Provided data:
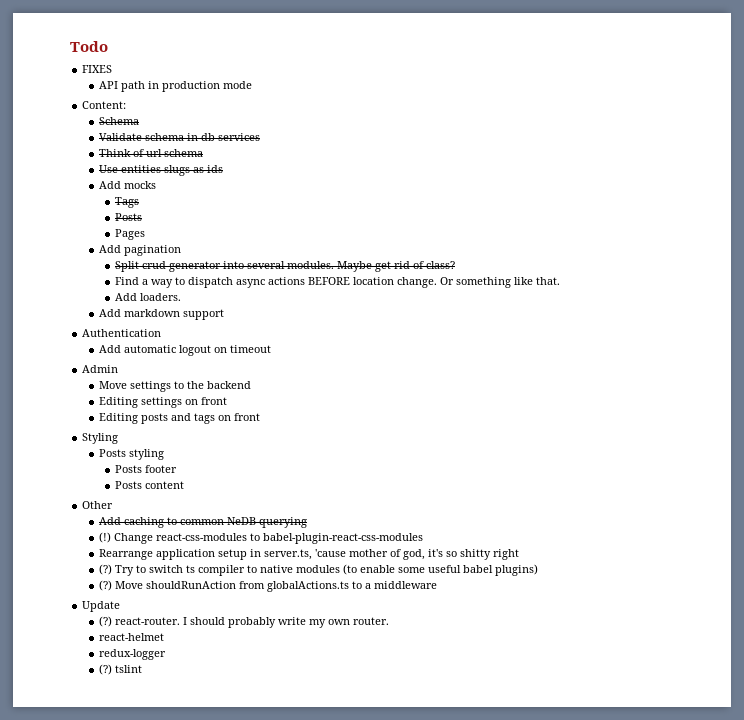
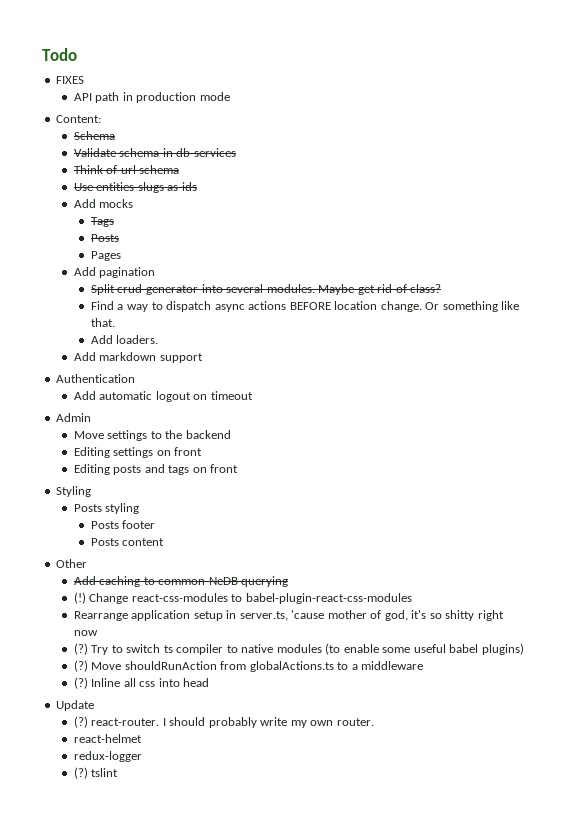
(519, 554) none -> [73,630,98,636] now
(437, 585) none -> [73,677,210,689] // (?) Inline all css into head

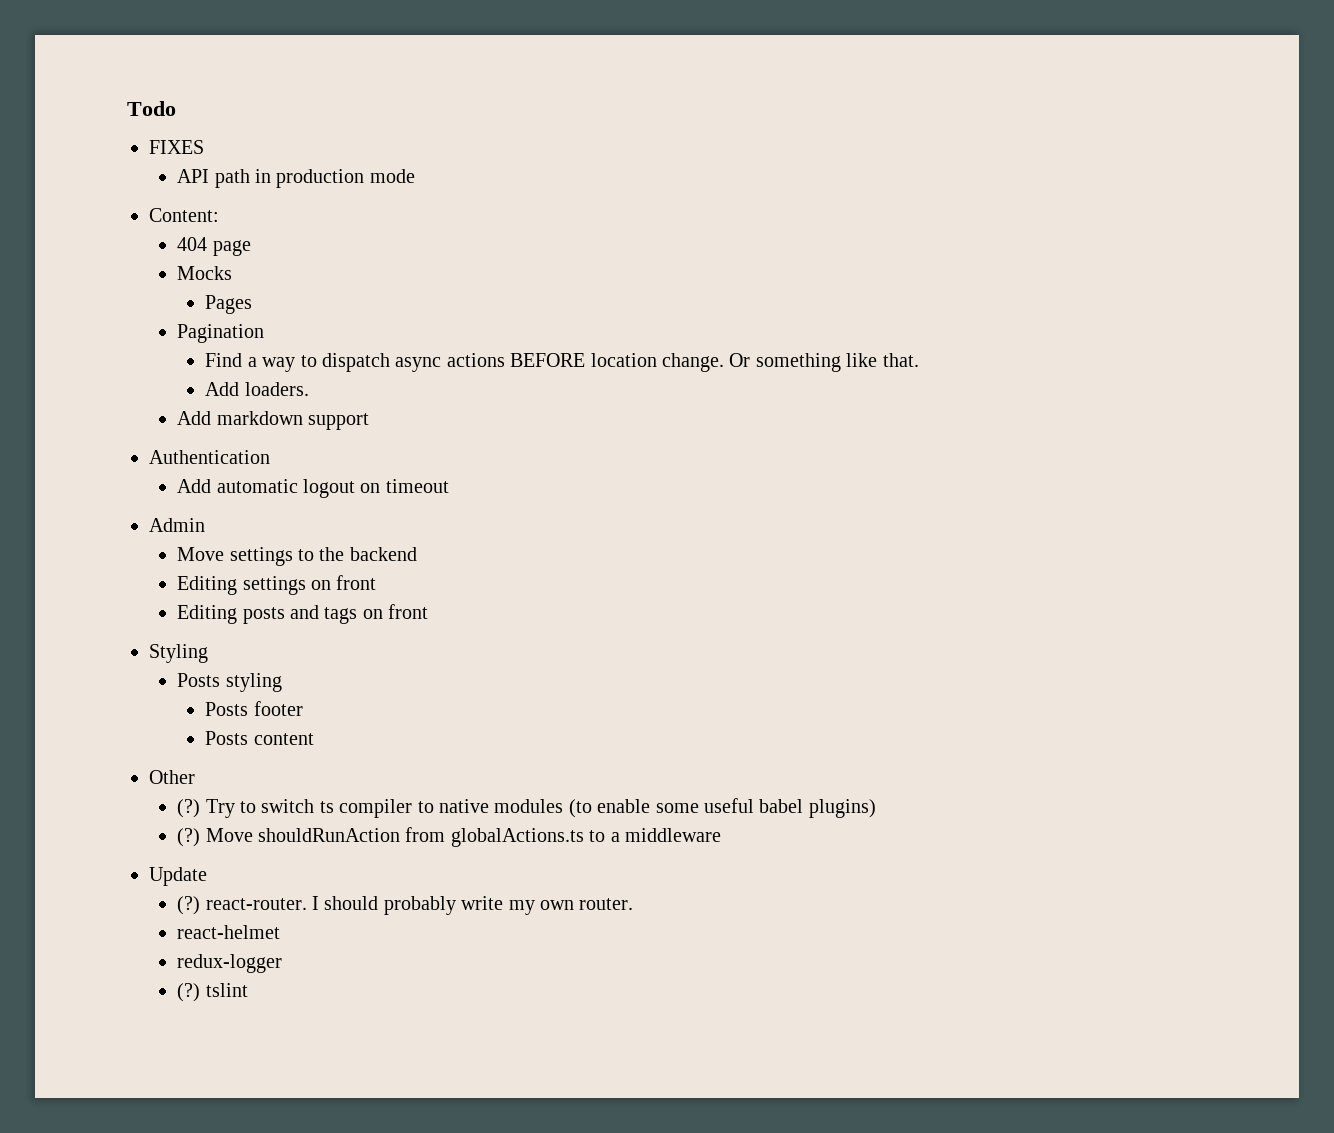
[73,131,115,140] [73,148,236,157] [73,165,180,174] [73,182,197,193] [73,199,134,208] [90,217,114,227] [90,234,119,242] [90,251,121,261] [73,267,156,278] [90,284,442,295] Schema // Validate schema in db services // Think of url schema // Use entities slugs as ids // Add mocks // Tags // Posts // Pages // Add pagination // Split crud generator into several modules. Maybe get rid of class? -> [177,237,251,256] [177,266,233,280] [205,295,253,314] [177,324,265,343] 404 page // Mocks // Pages // Pagination
[73,576,289,587] [73,592,412,604] [73,610,504,621] [73,630,98,636] // Add caching to common NeDB querying // (!) Change react-css-modules to babel-plugin-react-css-modules // Rearrange application setup in server.ts, 'cause mother of god, it's so shitty right now -> (195, 777) none
[73,677,210,689] // (?) Inline all css into head -> (721, 835) none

Your goal: Transcribe the line that contains "[73,576,289,587] [73,592,412,604] [73,610,504,621]" exactly, then each line after it through the end of the material. Nothing else belongs in the output.

Finished exercise:
[73,576,289,587] [73,592,412,604] [73,610,504,621] [73,630,98,636] // Add caching to common NeDB querying // (!) Change react-css-modules to babel-plugin-react-css-modules // Rearrange application setup in server.ts, 'cause mother of god, it's so shitty right now -> (195, 777) none
[73,677,210,689] // (?) Inline all css into head -> (721, 835) none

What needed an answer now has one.